Tuesday, May 19th, 2020. One of the things I love most about staying on the Holy Island of Lindisfarne is the opportunity to join in prayer at the parish church of St Mary the Virgin, beside the remains of the ancient Priory. Morning Prayer is offered every day at 7.30 a.m., Evening Prayer at 5.30 p.m. This much isn’t unusual for any parish church where the clergy take seriously their commitment to saying the Daily Office. What is less common is that the attendance at these times of prayer may be 20 to 30 people. Some of them will be people staying at The Open Gate, perhaps, or other pilgrim visitors to the Island. But some will also be parishioners who are drawn to this holy practice, day by day. When I was a working vicar it was always a bonus when one or two others joined me. For 25 years I was most often alone in the chancel. Twenty or 30 others was a figure beyond my best hopes. Yet it says something about just how much Lindisfarne is experienced as a ‘thin place’ where the presence of God can be clearly felt.
So we begin our day with Morning Prayer together, before breakfast at The Open Gate, and an opportunity to get to know some of the other retreatants better. For our pilgrimage is also now a retreat, led by David Cole of Waymark Ministries, on Thomas Merton, and Contemplation. I have doubts and questions about the whole idea of Contemplation and Contemplative Prayer. Perhaps I will have an opportunity to explore them during the next three days, though I’m anxious that I may offend, or perhaps, even worse, be jumped upon by any of the others who are True Contemplatives. (Though I suspect that a True Contemplative wouldn’t jump on anyone who disagreed with them.)
This morning’s session draws on Merton’s own writings, especially in New Seeds of Contemplation, which is a 1962 revision and expansion of the original Seeds of Contemplation (1949). My edition of it is a 1972 edition called Seeds of Contemplation, which bears on the title page the information, Originally published as New Seeds of Contemplation. Are we confused yet?
The opening two chapters are What is contemplation? and What contemplation is not. They provide what you might call a thorough taste of the enigma and paradox of this way of prayer – or is it, way of life?
The afternoon session allows more discussion, feedback, questions and sharing of experience, while touching on the theme of The Life of a Contemplative.

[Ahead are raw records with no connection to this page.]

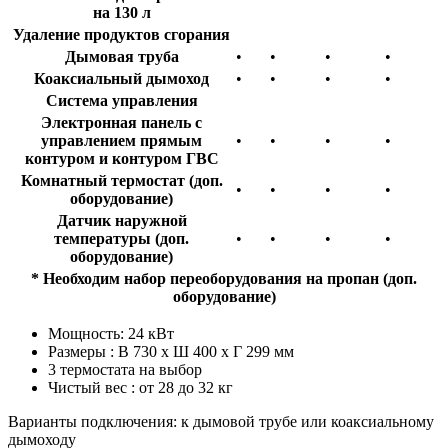
на 130 л
Удаление продуктов сгорания
Дымовая труба
•
•
•
•
Коаксиальный дымоход
•
•
•
•
Система управления
Электронная панель с
управлением прямым
•
•
•
•
контуром и контуром ГВС
Комнатный термостат (доп.
•
•
•
•
оборудование)
Датчик наружной
температуры (доп.
•
•
•
•
оборудование)
* Необходим набор переоборудования на пропан (доп.
оборудование)
Мощность: 24 кВт
Размеры : В 730 x Ш 400 x Г 299 мм
3 термостата на выбор
Чистый вес : от 28 до 32 кг
Варианты подключения: к дымовой трубе или коаксиальному
дымоходу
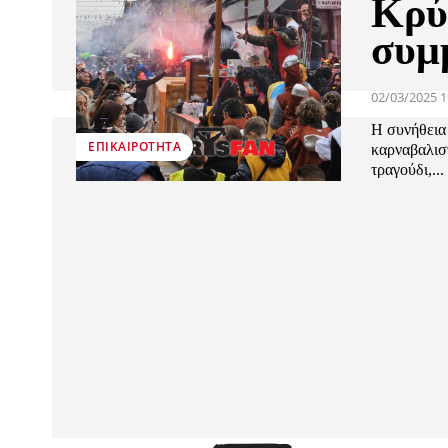
Κρύ
συμ
02/03/2025 1
Η συνήθεια
ΕΠΙΚΑΙΡΌΤΗΤΑ
καρναβαλισ
τραγούδι,...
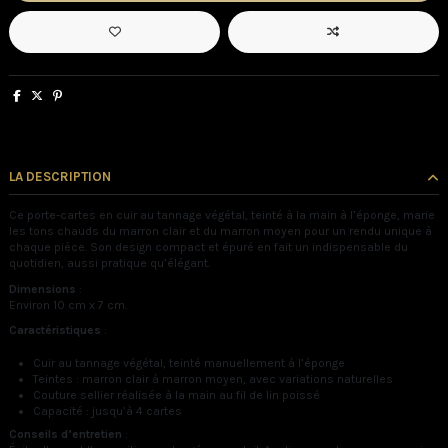
LA DESCRIPTION
Ce porte-cartes en cuir au tannage végétal, teinté à la main à l’éponge, marie
les tons chauds du marron clair et du marron moyen pour un rendu unique à
chaque pièce. Son design compact et épuré en fait un indispensable du
quotidien, aussi pratique qu’élégant.
Dimensions
:
Environ 10 cm x 7 cm.
Caractéristiques
:
Cuir au tannage végétal, teinté manuellement à l’éponge
Teintes : marron clair à marron moyen, avec variations naturelles
Couture sellier réalisée à la main au fil de lin poissé
Capacité : jusqu’à 4 cartes
Conseils d’entretien
:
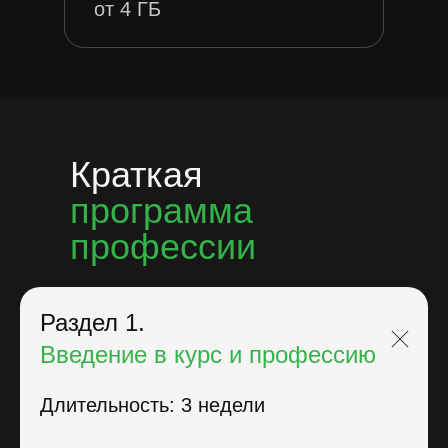
от 4 ГБ
Краткая
программа
профессии
Раздел 1.
Введение в курс и профессию
Длительность: 3 недели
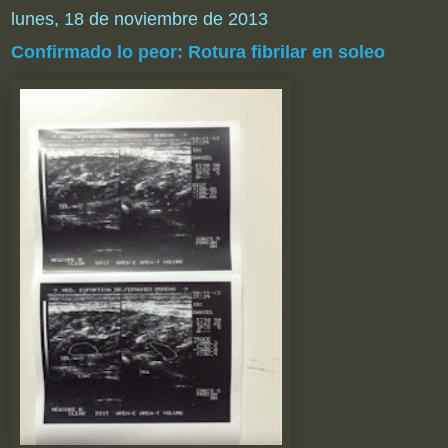
lunes, 18 de noviembre de 2013
Confirmado lo peor: Rotura fibrilar en soleo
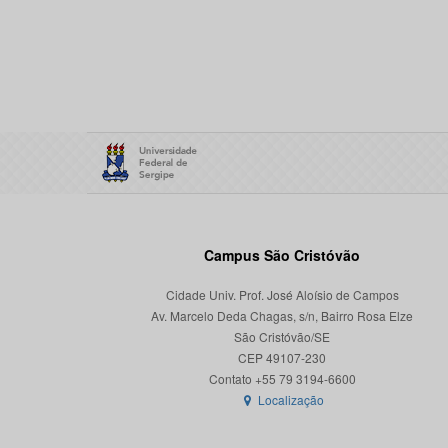
Campus São Cristóvão
Cidade Univ. Prof. José Aloísio de Campos
Av. Marcelo Deda Chagas, s/n, Bairro Rosa Elze
São Cristóvão/SE
CEP 49107-230
Localização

Thomas Merton’s writings have had a great influence on my Christian growth and thinking. It seems he was not universally liked by all his Trappist brothers at Gethsemani Abbey. And I’m left wondering whether I would have liked him, or found him rather unnerving or even terrifying? I would like to have liked him, and to have been able to call him a friend. But we can’t always choose, can we?